_Exercise_:
If a line below contains the string "Example", return that line.

_Data section_:
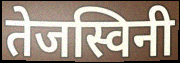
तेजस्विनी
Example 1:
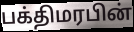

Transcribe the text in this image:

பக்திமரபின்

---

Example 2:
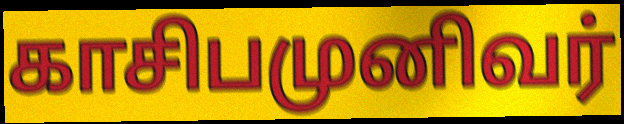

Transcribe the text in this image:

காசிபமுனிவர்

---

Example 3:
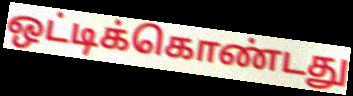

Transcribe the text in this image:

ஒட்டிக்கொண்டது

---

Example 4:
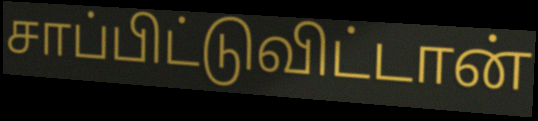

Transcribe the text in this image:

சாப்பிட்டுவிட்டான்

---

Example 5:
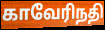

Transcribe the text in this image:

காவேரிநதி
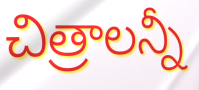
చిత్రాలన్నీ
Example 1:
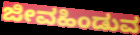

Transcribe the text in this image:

_Output of the exercise_:
Example 1:
Example 2:
Example 3:
Example 4:
Example 5:
Example 1:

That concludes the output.